INFORMATION GIVEN>
»»

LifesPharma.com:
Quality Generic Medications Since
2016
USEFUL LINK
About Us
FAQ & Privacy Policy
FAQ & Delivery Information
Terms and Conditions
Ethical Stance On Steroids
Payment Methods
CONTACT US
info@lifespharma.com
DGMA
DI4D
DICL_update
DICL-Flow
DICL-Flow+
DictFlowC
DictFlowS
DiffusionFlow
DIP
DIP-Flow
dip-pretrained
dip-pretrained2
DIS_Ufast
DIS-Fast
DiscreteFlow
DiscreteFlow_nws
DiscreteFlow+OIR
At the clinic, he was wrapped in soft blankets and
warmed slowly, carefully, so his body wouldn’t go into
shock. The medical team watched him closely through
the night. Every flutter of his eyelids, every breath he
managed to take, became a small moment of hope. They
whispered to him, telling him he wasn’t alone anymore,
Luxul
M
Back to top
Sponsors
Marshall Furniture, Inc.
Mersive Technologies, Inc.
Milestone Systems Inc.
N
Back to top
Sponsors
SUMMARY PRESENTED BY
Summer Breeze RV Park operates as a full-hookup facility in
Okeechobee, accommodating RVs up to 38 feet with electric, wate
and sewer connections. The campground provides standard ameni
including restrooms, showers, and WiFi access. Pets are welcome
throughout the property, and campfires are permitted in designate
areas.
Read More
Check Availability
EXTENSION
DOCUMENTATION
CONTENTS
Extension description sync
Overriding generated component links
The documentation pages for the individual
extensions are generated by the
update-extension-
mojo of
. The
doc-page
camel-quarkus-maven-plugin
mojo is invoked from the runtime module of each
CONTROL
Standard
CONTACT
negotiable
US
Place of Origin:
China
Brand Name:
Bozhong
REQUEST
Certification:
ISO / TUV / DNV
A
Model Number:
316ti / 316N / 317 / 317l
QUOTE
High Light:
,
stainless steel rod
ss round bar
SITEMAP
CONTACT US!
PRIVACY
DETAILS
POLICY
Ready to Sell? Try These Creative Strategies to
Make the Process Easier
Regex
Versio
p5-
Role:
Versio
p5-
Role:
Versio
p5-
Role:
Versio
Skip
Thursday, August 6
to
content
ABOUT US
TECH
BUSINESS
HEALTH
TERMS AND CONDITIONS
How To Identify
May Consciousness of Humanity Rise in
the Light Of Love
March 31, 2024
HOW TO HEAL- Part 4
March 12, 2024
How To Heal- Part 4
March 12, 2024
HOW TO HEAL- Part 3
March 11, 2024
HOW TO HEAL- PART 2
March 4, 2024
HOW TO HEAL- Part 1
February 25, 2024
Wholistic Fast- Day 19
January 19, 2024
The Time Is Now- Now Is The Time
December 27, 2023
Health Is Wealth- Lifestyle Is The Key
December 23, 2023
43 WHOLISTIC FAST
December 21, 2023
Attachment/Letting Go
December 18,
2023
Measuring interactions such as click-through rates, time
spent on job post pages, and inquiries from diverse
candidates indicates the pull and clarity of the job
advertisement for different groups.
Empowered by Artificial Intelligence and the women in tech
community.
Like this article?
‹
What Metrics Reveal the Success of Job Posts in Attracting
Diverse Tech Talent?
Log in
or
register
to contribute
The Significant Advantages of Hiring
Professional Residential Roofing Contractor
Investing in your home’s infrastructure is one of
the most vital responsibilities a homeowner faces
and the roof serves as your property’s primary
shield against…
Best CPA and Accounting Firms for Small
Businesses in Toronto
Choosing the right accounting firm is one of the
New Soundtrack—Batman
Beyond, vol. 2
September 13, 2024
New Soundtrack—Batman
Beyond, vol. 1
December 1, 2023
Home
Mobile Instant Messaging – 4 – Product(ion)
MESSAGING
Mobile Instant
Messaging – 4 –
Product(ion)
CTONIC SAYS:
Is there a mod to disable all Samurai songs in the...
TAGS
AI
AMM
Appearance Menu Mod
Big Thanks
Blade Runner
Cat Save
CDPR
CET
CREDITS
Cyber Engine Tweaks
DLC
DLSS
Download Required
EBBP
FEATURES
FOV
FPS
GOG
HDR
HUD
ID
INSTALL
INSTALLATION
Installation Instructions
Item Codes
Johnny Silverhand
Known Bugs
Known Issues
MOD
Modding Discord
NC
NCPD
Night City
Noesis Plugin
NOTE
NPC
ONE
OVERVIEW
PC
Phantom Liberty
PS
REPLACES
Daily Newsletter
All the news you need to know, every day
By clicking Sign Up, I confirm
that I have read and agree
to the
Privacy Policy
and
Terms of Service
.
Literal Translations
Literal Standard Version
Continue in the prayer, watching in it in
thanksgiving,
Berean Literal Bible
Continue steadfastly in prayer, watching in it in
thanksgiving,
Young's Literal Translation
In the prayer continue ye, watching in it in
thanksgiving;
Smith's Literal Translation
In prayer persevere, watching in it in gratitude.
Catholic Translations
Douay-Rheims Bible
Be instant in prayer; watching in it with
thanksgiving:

««

EXERCISE>
Repeat verbatim the opening run of entries, ending with the line that contains "Summer Breeze RV".

ANSWER BELOW>
LifesPharma.com:
Quality Generic Medications Since
2016
USEFUL LINK
About Us
FAQ & Privacy Policy
FAQ & Delivery Information
Terms and Conditions
Ethical Stance On Steroids
Payment Methods
CONTACT US
info@lifespharma.com
DGMA
DI4D
DICL_update
DICL-Flow
DICL-Flow+
DictFlowC
DictFlowS
DiffusionFlow
DIP
DIP-Flow
dip-pretrained
dip-pretrained2
DIS_Ufast
DIS-Fast
DiscreteFlow
DiscreteFlow_nws
DiscreteFlow+OIR
At the clinic, he was wrapped in soft blankets and
warmed slowly, carefully, so his body wouldn’t go into
shock. The medical team watched him closely through
the night. Every flutter of his eyelids, every breath he
managed to take, became a small moment of hope. They
whispered to him, telling him he wasn’t alone anymore,
Luxul
M
Back to top
Sponsors
Marshall Furniture, Inc.
Mersive Technologies, Inc.
Milestone Systems Inc.
N
Back to top
Sponsors
SUMMARY PRESENTED BY
Summer Breeze RV Park operates as a full-hookup facility in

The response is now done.